Your goal.
Produce word for word the lines of the data below running from the one that has "les excès auxquels" to the one that has "propos de Jean-Marie Le Pen il y a une", inclusive, and no others.
-------- Material supplied
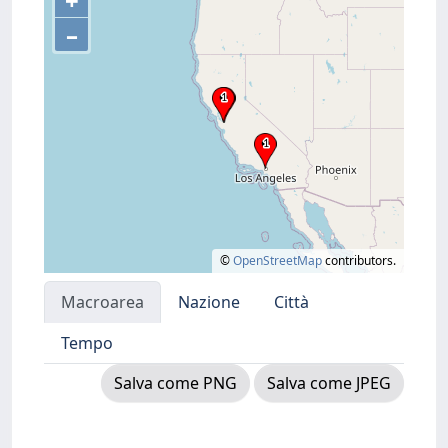
+
–
©
OpenStreetMap
contributors.
Macroarea
Nazione
Città
Tempo
Salva come PNG
Salva come JPEG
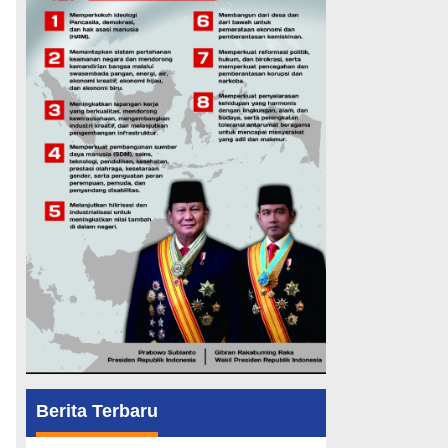
Berita Terbaru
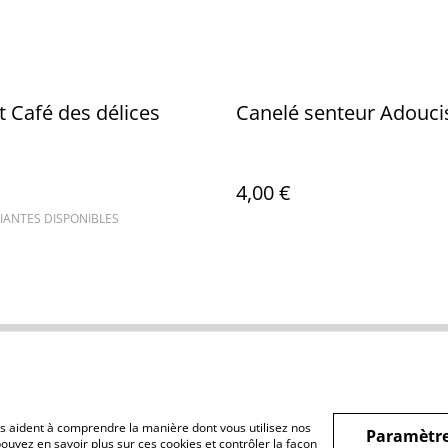
 Café des délices
Canelé senteur Adouci
4,00 €
IANTES DISPONIBLES
Legal Terms
Privacy Policy
Cookie 
nous aident à comprendre la manière dont vous utilisez nos
Paramètre
ouvez en savoir plus sur ces cookies et contrôler la façon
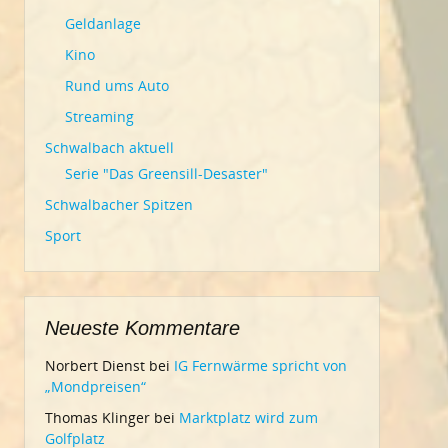
Geldanlage
Kino
Rund ums Auto
Streaming
Schwalbach aktuell
Serie "Das Greensill-Desaster"
Schwalbacher Spitzen
Sport
Neueste Kommentare
Norbert Dienst
bei
IG Fernwärme spricht von
„Mondpreisen“
Thomas Klinger
bei
Marktplatz wird zum
Golfplatz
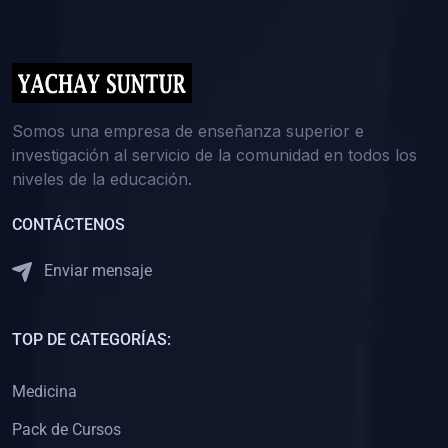
(0)
5. REFORZAMIENTO ACADÉMICO
(0)
Reforzamiento Personal
(0)
Reforzamiento Grupal
(0)
6. ASESORÍA
Somos una empresa de enseñanza superior e
investigación al servicio de la comunidad en todos los
(0)
Asesoría Educación Primaria
niveles de la educación.
(0)
Asesoría Educación Secundaria
CONTÁCTENOS
(0)
Asesoría Educación Preuniversitaria
(0)
Asesoría Educación Universitaria o Pregrado
Enviar mensaje
(0)
Asesoría Educación Postgrado
(0)
7. CAPACITACIÓN DOCENTE
TOP DE CATEGORÍAS:
(0)
Capacitación Docentes de Educación Primaria
Medicina
(0)
Capacitación Docentes de Educación Secundaria
Pack de Cursos
(0)
Capacitación Docentes de Preparación Preuniversitaria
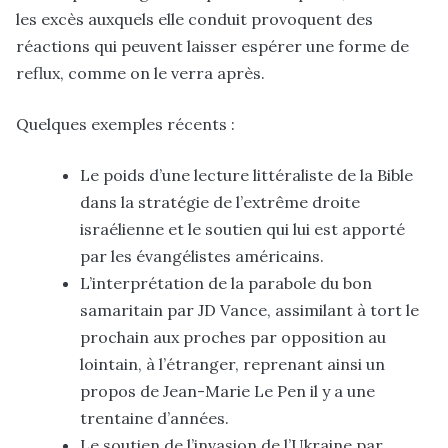
les excès auxquels elle conduit provoquent des
réactions qui peuvent laisser espérer une forme de
reflux, comme on le verra après.
Quelques exemples récents :
Le poids d’une lecture littéraliste de la Bible
dans la stratégie de l’extrême droite
israélienne et le soutien qui lui est apporté
par les évangélistes américains.
L’interprétation de la parabole du bon
samaritain par JD Vance, assimilant à tort le
prochain aux proches par opposition au
lointain, à l’étranger, reprenant ainsi un
propos de Jean-Marie Le Pen il y a une
trentaine d’années.
Le soutien de l’invasion de l’Ukraine par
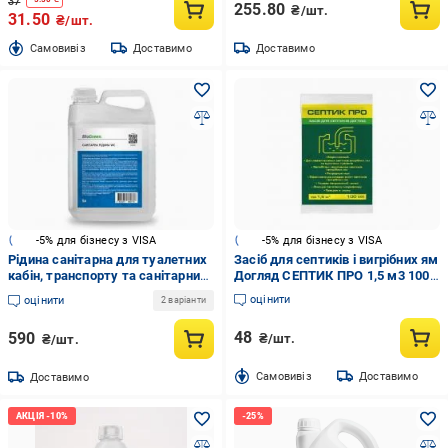
37
255.80
₴/шт.
31.50
₴/шт.
Cамовивіз
Доставимо
Доставимо
-5% для бізнесу з VISA
-5% для бізнесу з VISA
Рідина санітарна для туалетних
Засіб для септиків і вигрібних ям
кабін, транспорту та санітарних
Догляд СЕПТИК ПРО 1,5 м3 100
пристроїв BioGreen WC 5 л
мл
оцінити
оцінити
2 варіанти
48
590
₴/шт.
₴/шт.
Cамовивіз
Доставимо
Доставимо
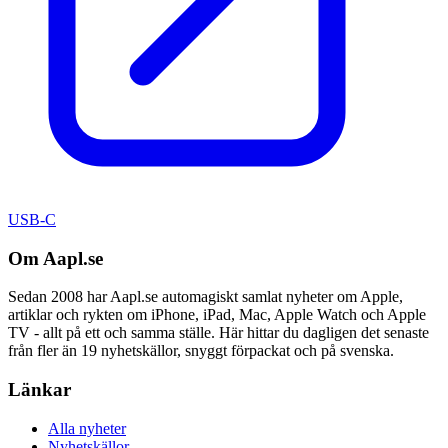
USB-C
Om Aapl.se
Sedan 2008 har Aapl.se automagiskt samlat nyheter om Apple,
artiklar och rykten om iPhone, iPad, Mac, Apple Watch och Apple
TV - allt på ett och samma ställe. Här hittar du dagligen det senaste
från fler än 19 nyhetskällor, snyggt förpackat och på svenska.
Länkar
Alla nyheter
Nyhetskällor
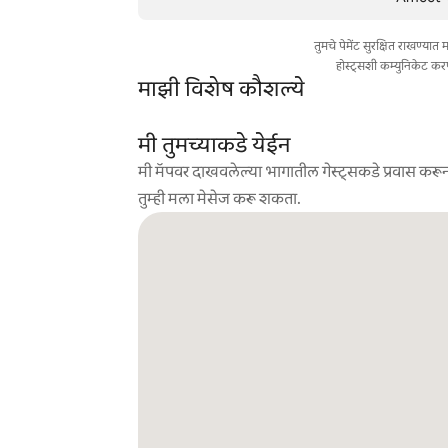
तुमचे पेमेंट सुरक्षित राखण्या
होस्ट्सशी कम्युनिकेट कर
माझी विशेष कौशल्ये
मी तुमच्याकडे येईन
मी मॅपवर दाखवलेल्या भागातील गेस्ट्सकडे प्रवास करून
तुम्ही मला मेसेज करू शकता.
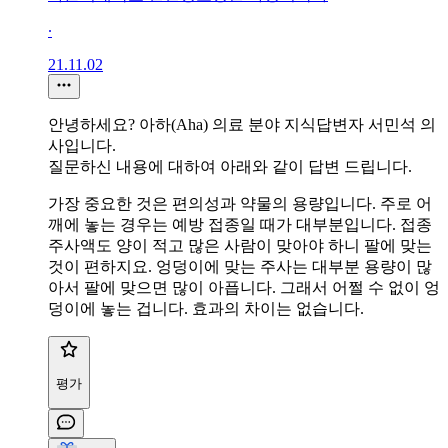
∙
21.11.02
안녕하세요? 아하(Aha) 의료 분야 지식답변자 서민석 의
사입니다.
질문하신 내용에 대하여 아래와 같이 답변 드립니다.
가장 중요한 것은 편의성과 약물의 용량입니다. 주로 어
깨에 놓는 경우는 예방 접종일 때가 대부분입니다. 접종
주사액도 양이 적고 많은 사람이 맞아야 하니 팔에 맞는
것이 편하지요. 엉덩이에 맞는 주사는 대부분 용량이 많
아서 팔에 맞으면 많이 아픕니다. 그래서 어쩔 수 없이 엉
덩이에 놓는 겁니다. 효과의 차이는 없습니다.
평가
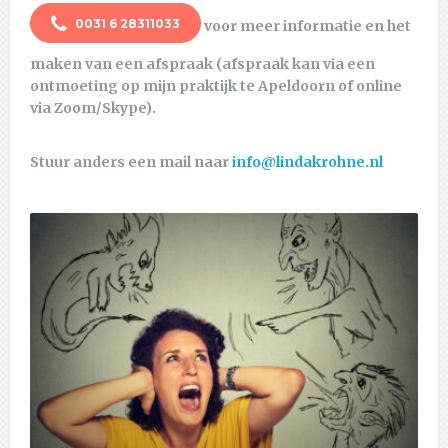
0031 6 28311033
voor meer informatie en het
maken van een afspraak (afspraak kan via een
ontmoeting op mijn praktijk te Apeldoorn of online
via Zoom/Skype).
Stuur anders een mail naar
info@lindakrohne.nl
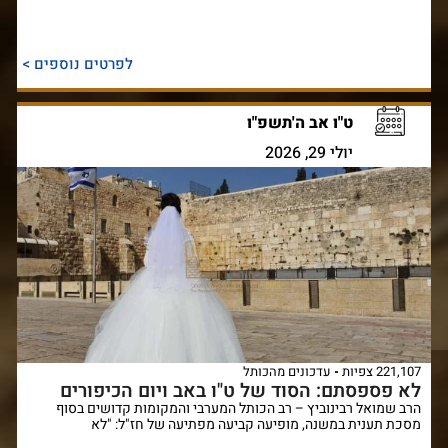
לפרטים נוספים >
ט"ו אב ה'תשפ"ו
יולי 29, 2026
221,107 צפיות
עדכונים מהכותל
לא פספסתם: הסוד של ט"ו באב ויום הכיפורים
הרב שמואל רבינוביץ – רב הכותל המערבי והמקומות קדושים בסוף
מסכת תענית במשנה, מופיעה קביעה מפתיעה של חז"ל: "לא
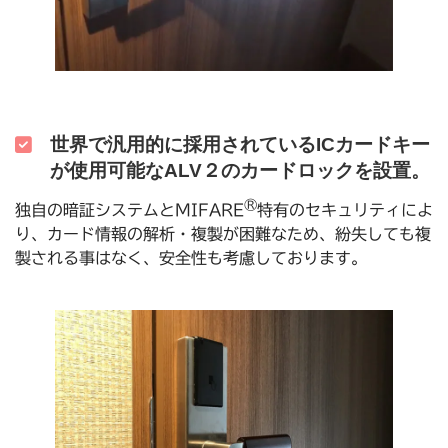
世界で汎用的に採用されているICカードキー
が使用可能なALV２のカードロックを設置。
®
独自の暗証システムとMIFARE
特有のセキュリティによ
り、カード情報の解析・複製が困難なため、紛失しても複
製される事はなく、安全性も考慮しております。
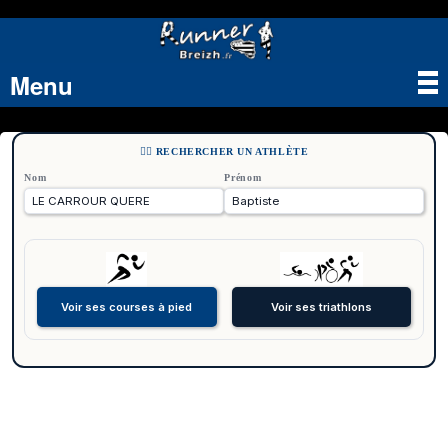
Menu
Tog
nav
🏃‍♂️ RECHERCHER UN ATHLÈTE
Nom
Prénom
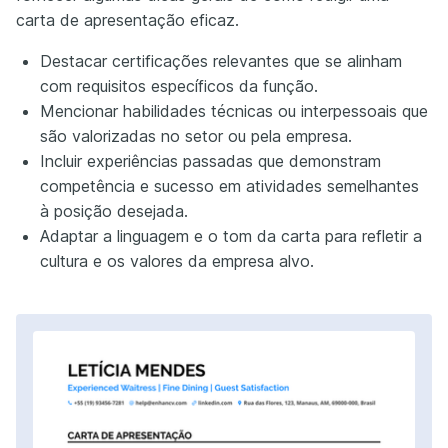
carta de apresentação eficaz.
Destacar certificações relevantes que se alinham
com requisitos específicos da função.
Mencionar habilidades técnicas ou interpessoais que
são valorizadas no setor ou pela empresa.
Incluir experiências passadas que demonstram
competência e sucesso em atividades semelhantes
à posição desejada.
Adaptar a linguagem e o tom da carta para refletir a
cultura e os valores da empresa alvo.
----------------
Exercise solution.
les excès auxquels elle conduit provoquent des
réactions qui peuvent laisser espérer une forme de
reflux, comme on le verra après.
Quelques exemples récents :
Le poids d’une lecture littéraliste de la Bible
dans la stratégie de l’extrême droite
israélienne et le soutien qui lui est apporté
par les évangélistes américains.
L’interprétation de la parabole du bon
samaritain par JD Vance, assimilant à tort le
prochain aux proches par opposition au
lointain, à l’étranger, reprenant ainsi un
propos de Jean-Marie Le Pen il y a une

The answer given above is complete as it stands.